A series of dental c-rays. CT Scans. Regular visits at a dental clinic.
A few months after undergoing operation for missed abortion, I'm now having another minor operation -- a minor dental surgery.
The CT Scans revealed that I have, on the left part of my face and on top of my front teeth, a nasoalveolar cyst (non-malignant, at least). I have been taking medications for months but the medicines are no longer effective so the dentist (Doc Dennis) referred me to a dental surgeon who advised me to have x-rays and CT Scans for accurate diagnosis.
The surgeon said that prior to the operation, I need to undergo root canal which is set on Oct. 9. After that, the operation will be scheduled.
Sometimes, it frightens me to know that I have to undergo this operation. For me, there's nothing more disturbing than being a regular visitor of a surgeon. I'm not used to being sick. It's because I haven't been really ill. Right now, I don't feel sick at all.
In fact, when I went to the hospital for my CT Scans, the staff at the Computed Tomography Department, and even the person at the billing section asked me casually, "Sino po ang pasyente? ("Who is the patient?)" When I said, "Ako po (I am)," they lifted their heads and looked at me with a smile. It seemed to me they thought I was kidding when I said I was the patient. Perhaps it was because when they looked at me, they noticed that I was wearing my school uniform as faculty, wearing make-up, dangling earrings and high-heeled pair of black shoes. Then when I looked at the other patients who were also about to have CT Scans, I realized, "I must be lucky." One of the patients who also requested for CT Scans was brought there using a movable bed. He couldn't move well and he has a dextrose injected to his arms.
But still, the thought of having to go through all these is making me feel uneasy.
It's because first, I have to do a lot of explaining to my kids -- 11, 8 and 3 years old. I don't want them to think that their mom is sick, esp. when they saw the printed copies of the 3D scans. I want to show them that things are normal and the operation is nothing to be alarmed of. And true enough, I feel this way -- that there is nothing so alarming about my condition. I guess it's just a matter of how I set my mind. If I think that I'm miserable for having to undergo this, then, that is what's going to happen. But optimism is a lot better than any other kind of thinking, I suppose.

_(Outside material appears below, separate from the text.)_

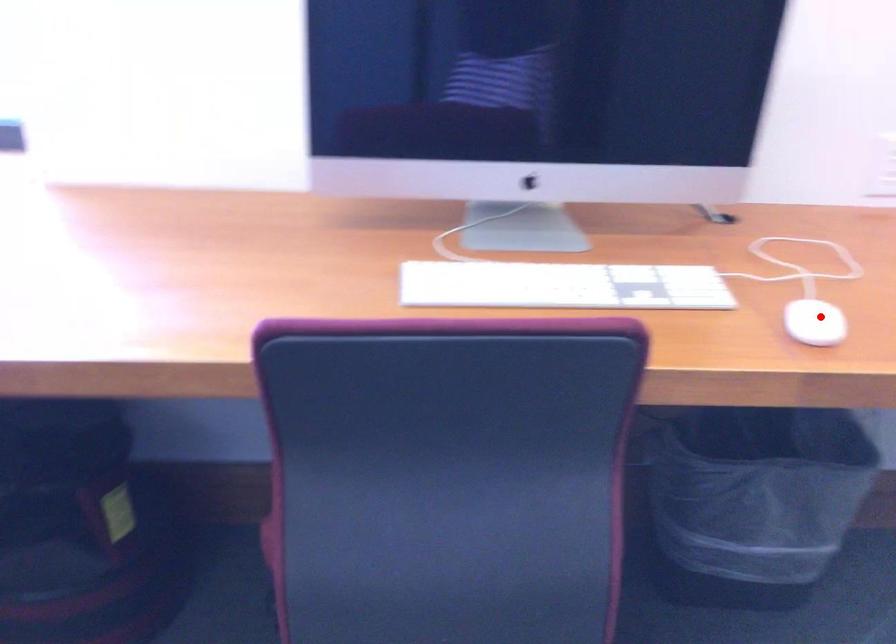
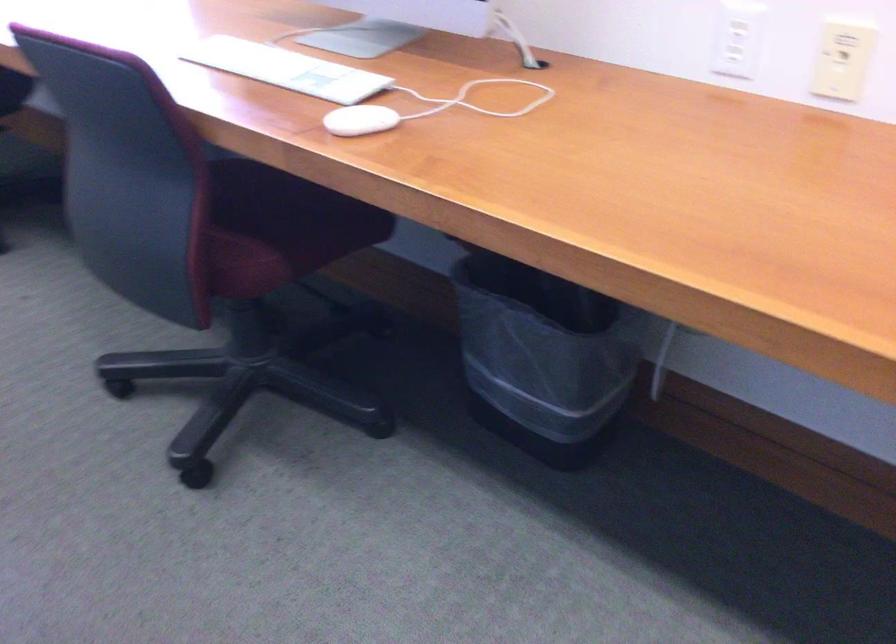
Question: I am providing you with two images of the same scene from different viewpoints. A red point is marked on the first image. Can you still see the location of the red point in image 2?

Second, I have to cancel all my plans e.g. those related to iTeAcH and reschedule all my commitments after the operation is done. I don't want to think about starting something without finishing this one first. First things first.
This thing that I'm going through now makes me appreciate more what Sheryl Leach (creator of Barney) says in her article in YOU'VE GOT TO READ THIS BOOK. According to Leach, "Emotions come and go, but we re not those emotions; they just pass through us. At any moment, we can choose to participate in fear and doubt, or we can turn to the Now and find peace. . . Our life situation may be the same, but we can alter our response to it" (p. 57).
Reference:
Canfield, J. and Hendricks, G (2006). You've got to read this book. NY: HarperCollins Publishers.